Owe Back Tax Debt + How To Keep Your Passport + Former IRS Agents Explains + Tax Defense

If you owe back tax debt, take note, new rules are out. Make sure you keep your passports.

 

 Generally we can resolve this issue within 24 hours. call us today and get a free initial tax consultation so your passport is not in jeopardy. 1 (877) 367-7870

 

New federal government rules are out and taxpayers should beware if you owe back IRS taxes you have the possibility to lose your passport so beware.

 

Call us today and we can start to file an offer in compromise, get a payment agreement, etc, so your passport can be intact by the State department.

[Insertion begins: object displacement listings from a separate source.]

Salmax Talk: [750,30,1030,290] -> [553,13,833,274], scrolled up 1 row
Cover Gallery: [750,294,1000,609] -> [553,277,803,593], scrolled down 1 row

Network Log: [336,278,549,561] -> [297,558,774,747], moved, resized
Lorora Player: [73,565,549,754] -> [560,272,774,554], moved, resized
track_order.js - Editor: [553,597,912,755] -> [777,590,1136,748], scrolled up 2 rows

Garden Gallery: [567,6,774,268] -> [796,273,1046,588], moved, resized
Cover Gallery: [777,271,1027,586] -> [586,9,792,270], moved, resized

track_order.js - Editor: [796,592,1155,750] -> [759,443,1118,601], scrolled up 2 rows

We are former IRS agents and managers who know the system.

 

IRS Urges Travelers Requiring Passports to Pay Their Back Taxes or Enter into Payment Agreements; People Owing $51,000 or More.

 

If you owe back taxes the Internal Revenue Service has the right to contact homeland security and notify them of the problem. Notices are sent out to various government agencies and options are given on what to do with the existing situation.

 

The Internal Revenue Service today strongly encouraged taxpayers who are seriously behind on their taxes to pay what they owe or enter into a payment agreement with the IRS to avoid putting their passports in jeopardy.

This month, the IRS will begin implementation of new procedures affecting individuals with “seriously delinquent tax debts.” These new procedures implement provisions of the Fixing America’s Surface Transportation (FAST) Act, signed into law in December 2015.

 

The FAST Act requires the IRS to notify the State department of taxpayers the IRS has certified as owing a seriously delinquent tax debt.

 

The FAST Act also requires the State department to deny their passport application or deny renewal of their passport.

In some cases, the State department may revoke their passport.

Taxpayers affected by this law are those with a seriously delinquent tax debt.

Read below and find out what serious delinquent tax debt

 

A taxpayer with a seriously delinquent tax debt is generally someone who owes the IRS more that $51,000 in back taxes, penalties and interest for which the IRS has filed a Notice of Federal Tax Lien and the period to challenge it has expired or the IRS has issued a levy.

There are several ways taxpayers can avoid having the IRS notify the State department of their seriously delinquent tax debt.

They include the following:

• Paying the tax debt in full
• Paying the tax debt timely under an approved installment agreement,
• Paying the tax debt timely under an accepted offer in compromise,
• Paying the tax debt timely under the terms of a settlement agreement with the department of Justice,
• Having requested or have a pending collection due process appeal with a levy, or
• Having collection suspended because a taxpayer has made an innocent spouse election or requested innocent spouse relief.

A passport won’t be at risk under this program for any taxpayer:

• Who is in bankruptcy,
• Who is identified by the IRS as a victim of tax-related identity theft,
• Whose account the IRS has determined is currently not collectible due to hardship,
• Who is located within a federally declared disaster area,
• Who has a request pending with the IRS for an installment agreement,
• Who has a pending offer in compromise with the IRS,
• Who has an IRS accepted adjustment that will satisfy the debt in full.

 

For taxpayers serving in a combat zone who owe a seriously delinquent tax debt, the IRS postpones notifying the State department and the individual’s passport is not subject to denial during this time. This is a very least they can do.

 

In general, taxpayers behind on their tax obligations should come forward and pay what they owe or enter into a payment plan with the IRS.

Frequently, taxpayers qualify for one of several relief programs, including the following:

• Taxpayers can request a payment agreement with the IRS by filing Form 9465.

• Some financially distressed taxpayers may qualify for an offer in compromise.

This is an agreement between a taxpayer and the IRS that settles the taxpayer’s tax liabilities for less that the full amount owed.